Just was as I was reading your essay title I was contemplating writing my own about this whole thing dovetailing into a Bigger Picture that we shouldn't lose sight of.
"If I should ever die, God forbid, let this be my epitaph:
THE ONLY PROOF HE NEEDED
FOR THE EXISTENCE OF GOD
WAS MUSIC"
- Kurt Vonnegut
Not to be a downer, but
you're assuming that AOC's success is replicable. She could be another Obama, lucking into a perfect storm of coincidental factors (Herman Munster could have won in 2008, and Romney ran a kamikaze campaign of near Hillary levels in 2012. ("vote for me, I'm a tone deaf greedheaded rapacious bastard who doesn't even realize that he's evil") Are you sure that there wasn't something about Crowley that made him unacceptable? Crowley could have been just another McCain, (or more likely a Romney) a person TPTB weren't willing to cheat enough for, or a Hillary, assuming that he didn't have to cheat that much? (Hillary made the idiotic decision that she needed to create phantom votes in New York and California to make her victory an "historic landslide" when what she needed was to steal a couple hundred thousand votes in Republican controlled states. i.e., she was doomed by BHO's failures and refused to realize it - or she did, and assumed that her "overwhelming" vote total would so discredit the American democracy that it would cause her to be swept to the throne after another of her "color revolutions")
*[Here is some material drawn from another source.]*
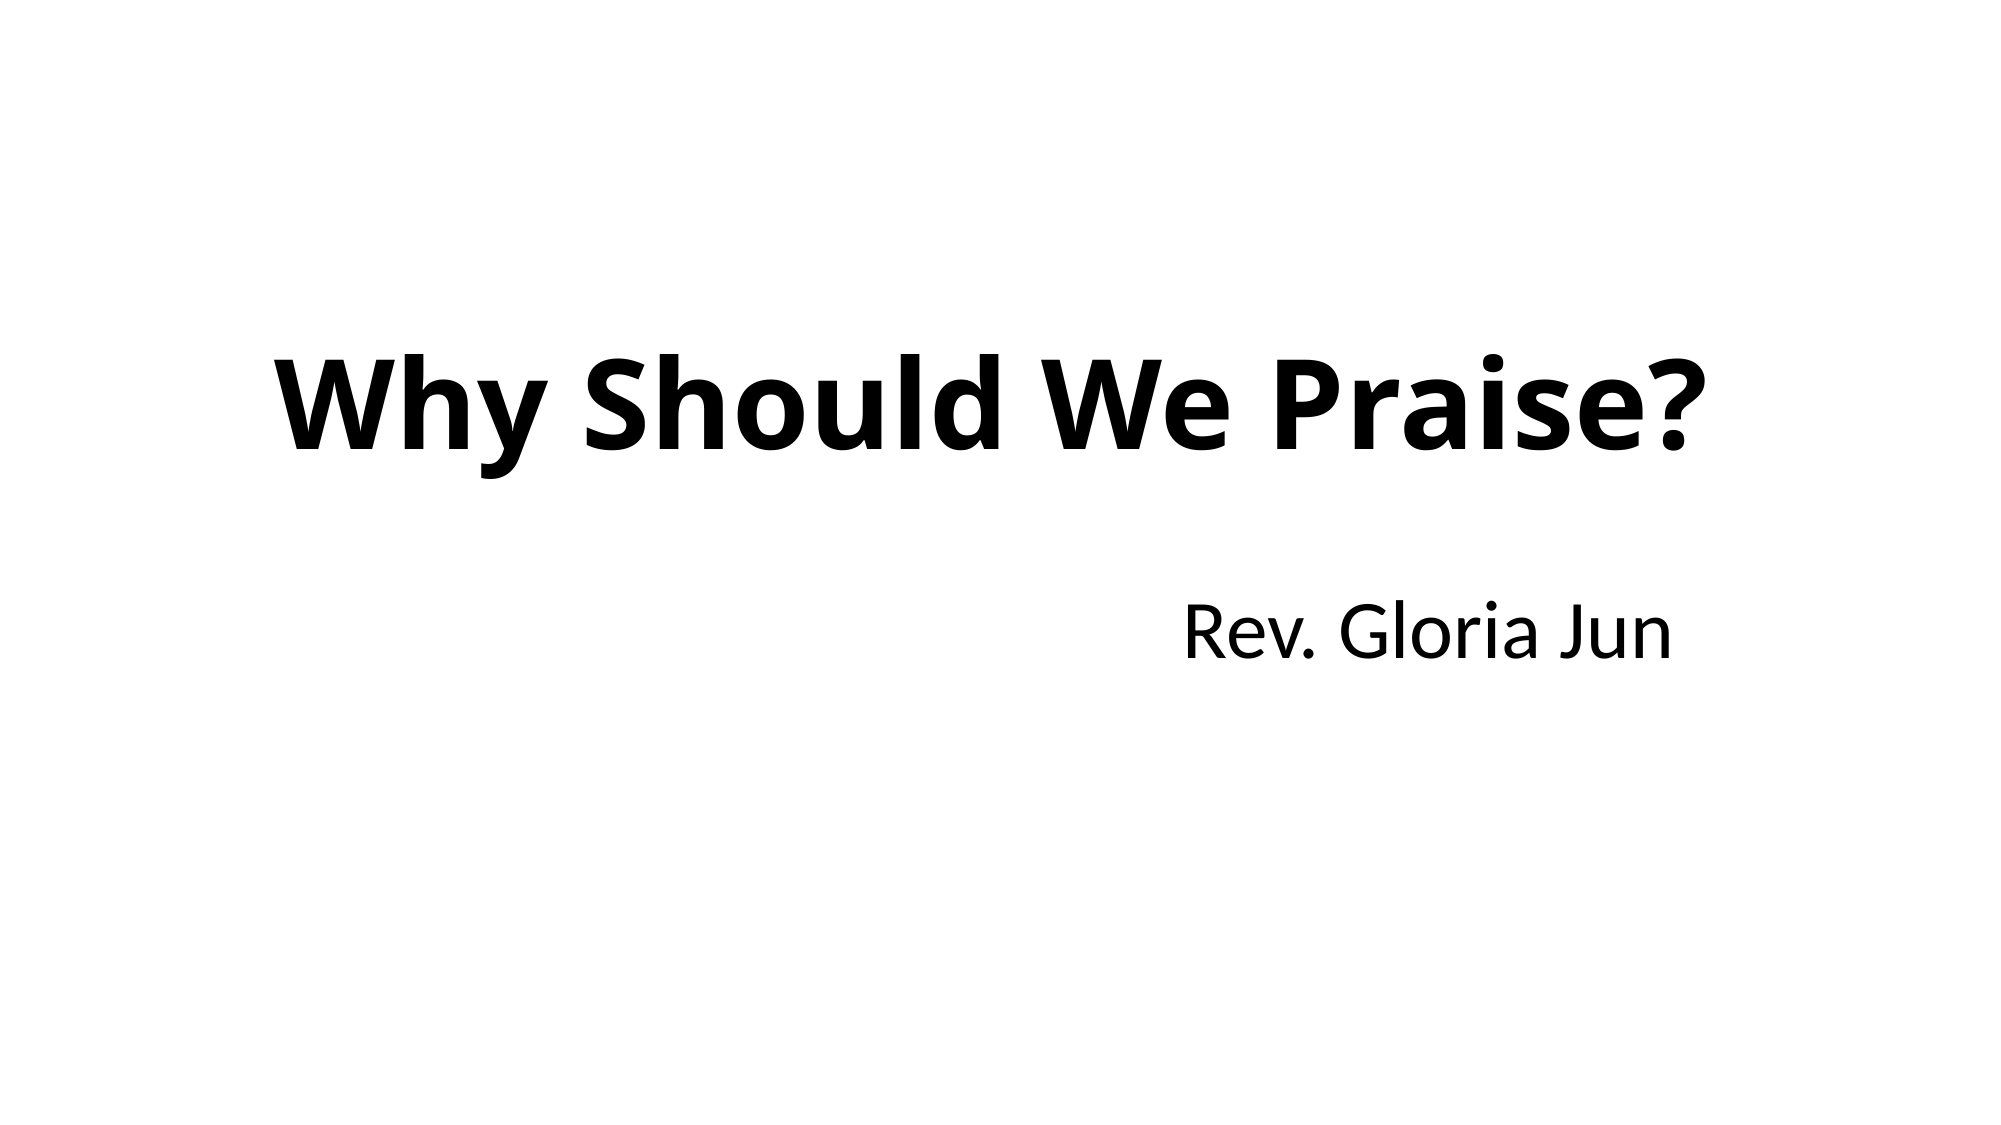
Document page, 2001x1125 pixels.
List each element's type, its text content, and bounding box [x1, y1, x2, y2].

Unreliable voters are by definition unreliable. You are assuming that they will show up if given a reason. It might be that they will only show up if the stars align right, and no amount of effort or worthiness will work. In other words, there might be a reason AOC won that can not be understood or reproduced.
I do not believe what I just said. AOC is not another Obama, I admit that I did not see the extent of Obama's perfidity, but there was more than enough evidence before 1/20/09 to see that there was something. AOC is real. The question is, is she a template? or is she something that can only work under certain circumstances?